‘There’s a dead guy in a parachute,’ 25 years later

September 11, 2010

It is hard to believe it was 25 years today that former Lexington police officer Andrew Thornton parachuted to his death in Knoxville while smuggling drugs. In today’s Herald-Leader, reporter Jack Brammer tells about the case that became known as the “bluegrass conspiracy.”

I remember that day, because I was at home in Knoxville, just a few miles from where Thornton landed in an old man’s yard in a semi-rural neighborhood on the edge of town.
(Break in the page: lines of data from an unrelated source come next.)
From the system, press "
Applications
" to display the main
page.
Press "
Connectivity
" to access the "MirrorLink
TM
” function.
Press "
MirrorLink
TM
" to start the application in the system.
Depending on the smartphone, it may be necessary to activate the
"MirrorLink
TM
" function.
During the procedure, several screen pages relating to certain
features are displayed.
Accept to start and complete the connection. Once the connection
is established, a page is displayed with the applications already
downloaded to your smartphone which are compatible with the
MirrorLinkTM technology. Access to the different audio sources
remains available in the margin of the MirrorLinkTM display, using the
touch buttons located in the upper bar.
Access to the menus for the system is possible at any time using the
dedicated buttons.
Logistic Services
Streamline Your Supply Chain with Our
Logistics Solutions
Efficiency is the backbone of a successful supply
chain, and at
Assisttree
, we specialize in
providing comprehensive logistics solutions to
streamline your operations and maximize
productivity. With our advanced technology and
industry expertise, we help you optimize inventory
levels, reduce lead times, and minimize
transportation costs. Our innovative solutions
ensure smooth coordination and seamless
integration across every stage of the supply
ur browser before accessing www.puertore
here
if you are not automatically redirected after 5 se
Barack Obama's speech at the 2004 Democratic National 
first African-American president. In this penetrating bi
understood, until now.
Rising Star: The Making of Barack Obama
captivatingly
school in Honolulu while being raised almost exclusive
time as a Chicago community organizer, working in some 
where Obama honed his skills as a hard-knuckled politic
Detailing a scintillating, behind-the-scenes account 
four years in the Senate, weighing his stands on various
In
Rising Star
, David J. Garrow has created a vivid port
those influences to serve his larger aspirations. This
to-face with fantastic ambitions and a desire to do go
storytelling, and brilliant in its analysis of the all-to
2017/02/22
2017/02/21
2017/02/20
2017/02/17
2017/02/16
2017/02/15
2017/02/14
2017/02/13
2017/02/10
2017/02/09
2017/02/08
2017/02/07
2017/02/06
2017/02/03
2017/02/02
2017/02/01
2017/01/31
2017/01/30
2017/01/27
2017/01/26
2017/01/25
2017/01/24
I had been The Associated Press correspondent in Knoxville, covering East Tennessee, and I was then a roving regional/national reporter for The Atlanta Journal-Constitution, covering Tennessee and Kentucky. A friend at the now-defuct Knoxville Journal called and told me about the incident a couple of hours after it was discovered.

By the time I got to the old man’s house, Thornton’s body had been removed and police were packing up to leave. The old man, who lived alone and was beginning to suffer from dementia, was in the front yard with his adult nephew, trying to figure out what to make of all the excitement.

The nephew told me that he stopped by to check on his uncle every day. Early that morning, he said, the old man had called him to say, “There’s a dead guy in a parachute in my yard.”

Yea, right, the nephew thought. So it was a couple of hours before he made it out to his uncle’s home. “And, by golly, there was a dead guy in a parachute in the yard!” the nephew said.